Even though they are small, stingless bees are frequent visitors to our farms and home areas, and you may have mistaken them for winged ants. This is several tips; how can you recognise a colony of stingless bees:

• Hive entrance: Stingless bees are superior builders to other members of the family and even have resin-covered hive entrances. A projecting cylindrical, primarily light-colored hive aperture, whether it be underground, on a tree trunk, or inside your wall, is the first indication of stingless bee tenancy. Species to species can differ in the structure of these apertures.

• Activities around the hive entrance: you’ve got an excellent colony if you notice members entering, exiting, or flying around the opening. This is due to the fact that an active hive will always have foragers moving around in search of food, while others will be patrolling the entrance and keeping an eye out for intruders like other insects (wasps or black soldier fly are the worst), small animals like geckos, ants, and even people who are collecting honey. Despite not having stingers, stingless bees nevertheless bite.


Should you keep the stingless bees?

You must give stingless bees conditions that are relatively comparable to those they experienced in their colonies in order to successfully adopt them. Nevertheless, each colony could be relocated within a log or wooden hive. The use of eduction technique can accomplish this. It is imperative that the new Hive box be built in a way that takes into account the individuality of the entire colony.

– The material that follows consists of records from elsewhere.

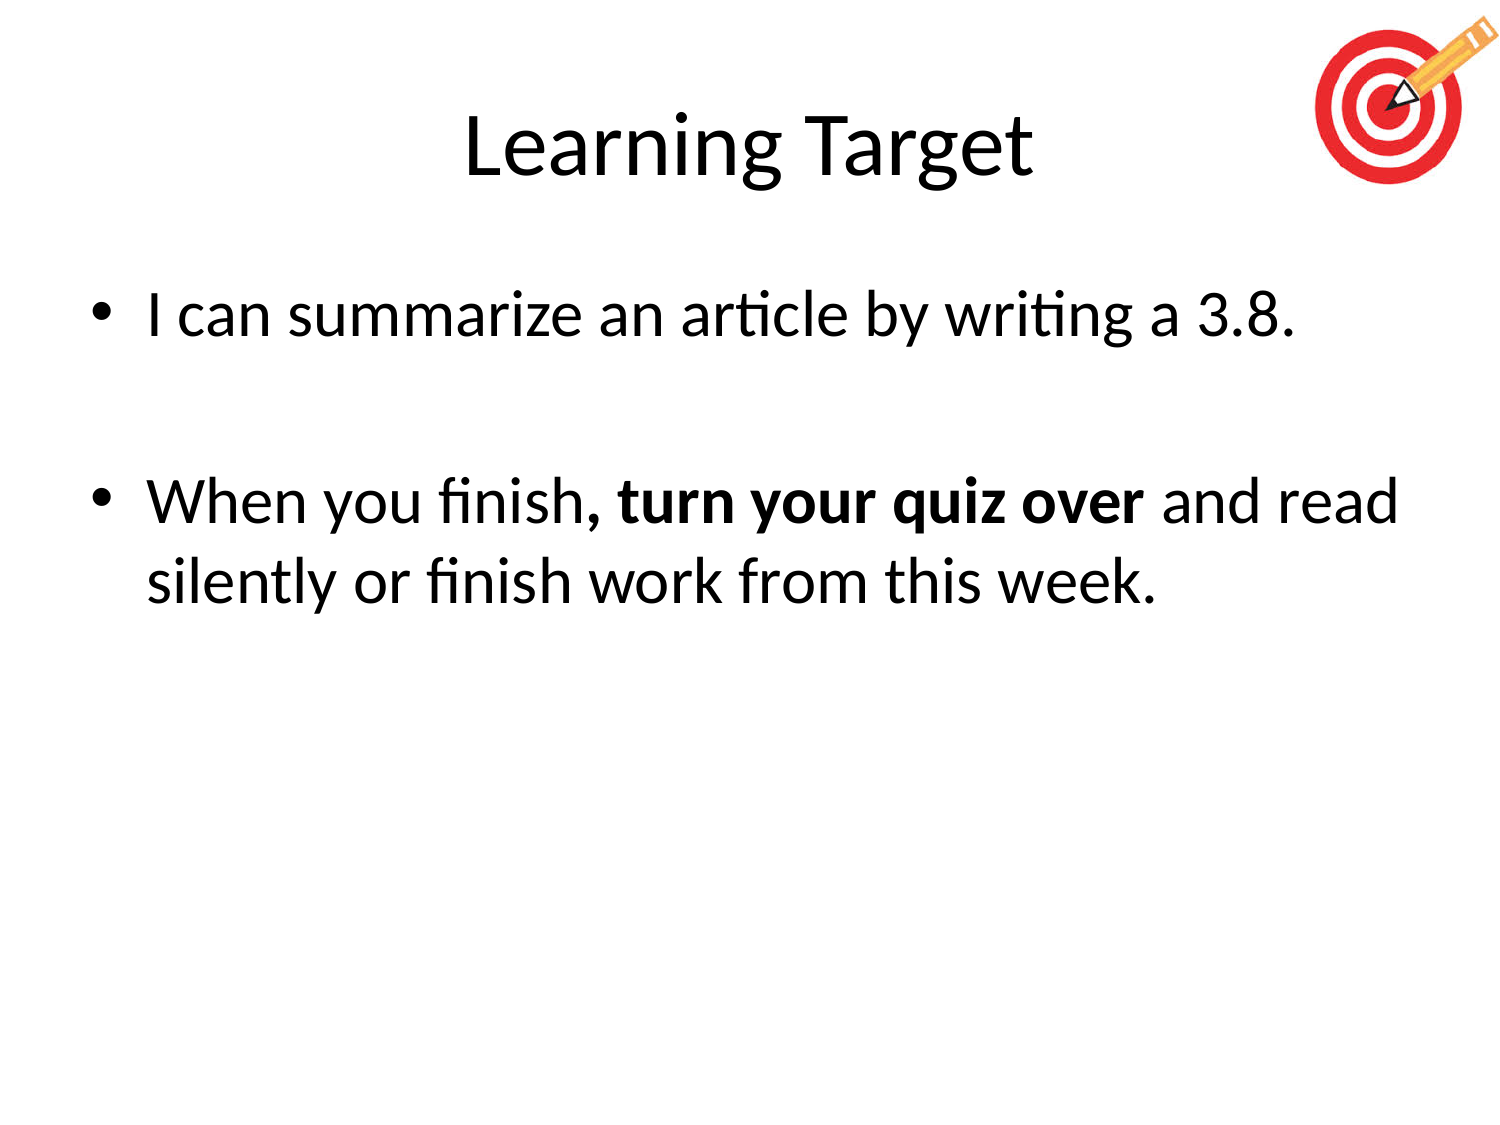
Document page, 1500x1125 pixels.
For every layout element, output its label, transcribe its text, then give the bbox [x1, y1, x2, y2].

picture [1313, 0, 1500, 196]
title Learning Target [75, 45, 1425, 233]
list I can summarize an article by writing a 3.8. When you finish, turn your quiz over and read silently or finish work from this week. [75, 262, 1425, 1005]
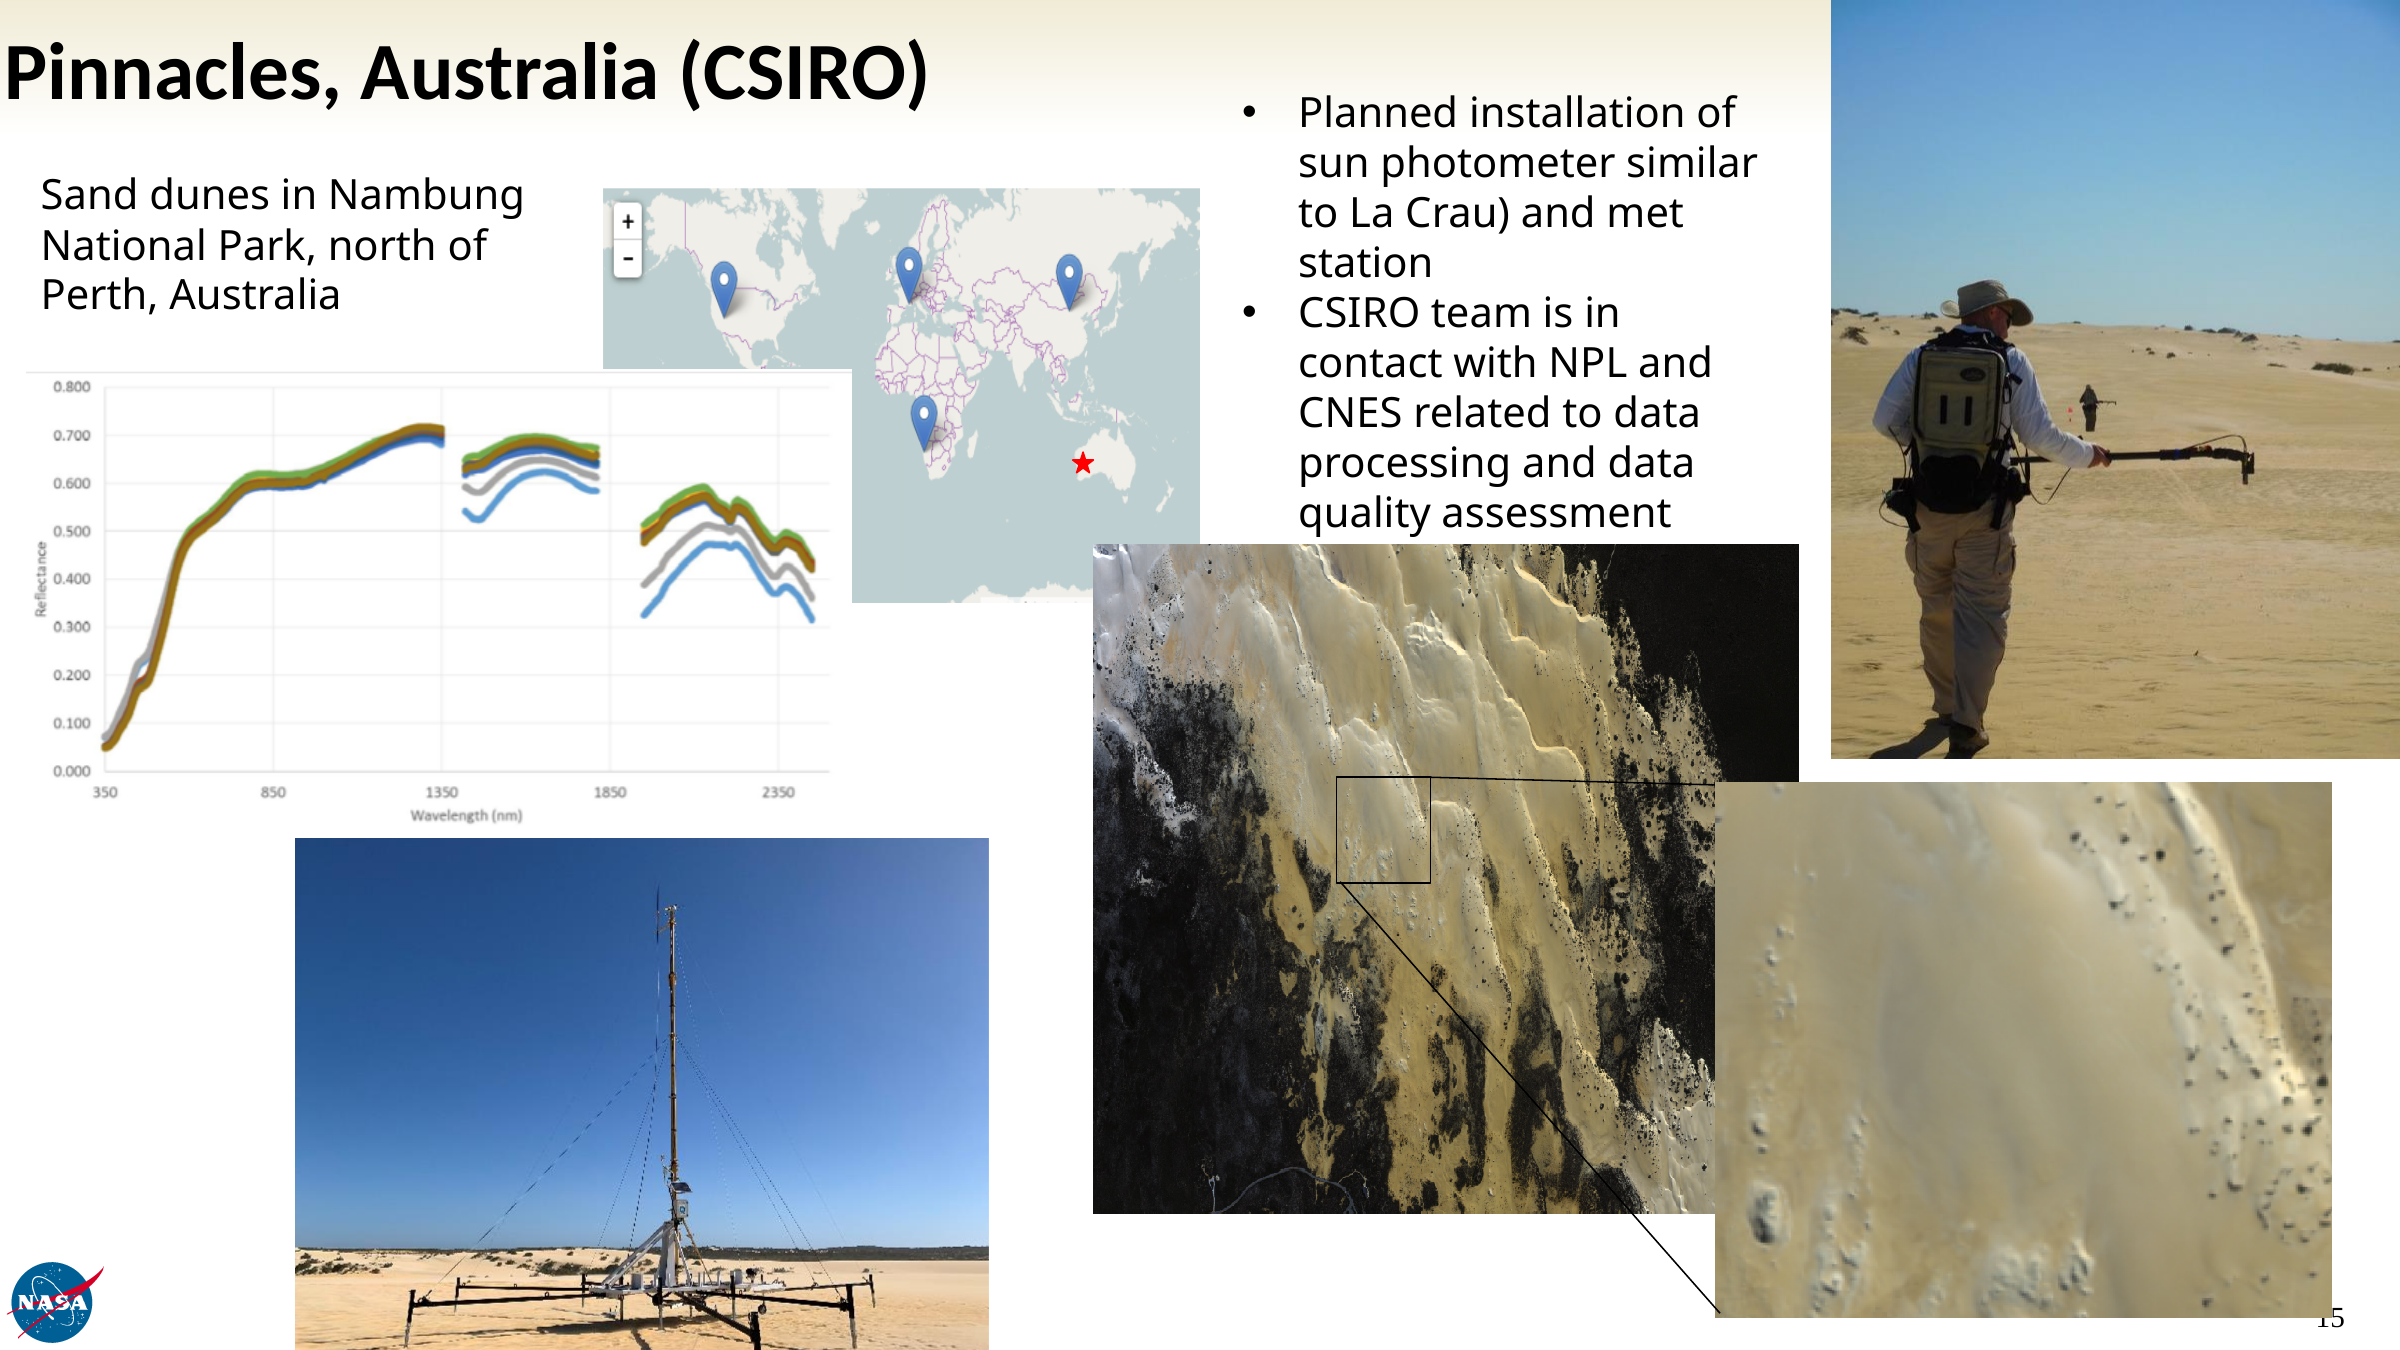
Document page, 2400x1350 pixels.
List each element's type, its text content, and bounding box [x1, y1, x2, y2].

picture [26, 187, 1201, 1350]
text_box Planned installation of sun photometer similar to La Crau) and met station CSIRO team is in contact with NPL and CNES related to data processing and data quality assessment [1229, 79, 1777, 543]
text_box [1093, 544, 2332, 1319]
picture [6, 1253, 104, 1350]
picture [1831, 0, 2400, 759]
text_box Pinnacles, Australia (CSIRO) [0, 0, 1830, 135]
text_box Sand dunes in Nambung National Park, north of Perth, Australia [27, 161, 575, 325]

Therefore, moving a stingless beehive from its original location to a new one is a labor-intensive and high-risk task. It is best to leave them alone if they are not causing a problem and to only grow flowering plants 500 metres away from the hives in order to keep the colonies healthy all year long. You could build a hive and put it nearby so that the workers can locate it and use it as their new home as large colonies will ultimately branch out (swarming process).

Studies have shown that stingless bee honey differs from Apis mellifera honey in that it has a higher moisture content, more acidity, a somewhat lower level of total carbs, and higher levels of antioxidant and biological activity.

Bibliography

  1. Hrncir, M., Jarau, S. & Barth, F.G. Stingless bees (Meliponini): senses and behavior. J Comp Physiol A 202, 597–601 (2016). https://doi.org/10.1007/s00359-016-1117-9.
  2. Zamudio, F., Hilgert, N.I. Descriptive attributes used in the characterization of stingless bees (Apidae: Meliponini) in rural populations of the Atlantic forest (Misiones-Argentina). J Ethnobiology Ethnomedicine 8, 9 (2012). https://doi.org/10.1186/1746-4269-8-9.
  3. The organic farmer, Issue 207, October 2022.
  4. Kofi, Kwapong & K, Aidoo & Combey, Rofela & Karikari, Afia. (2010). Stingless Bees: Importance, Management and Utilisation: A Training Manual for Stingless Bee Keeping.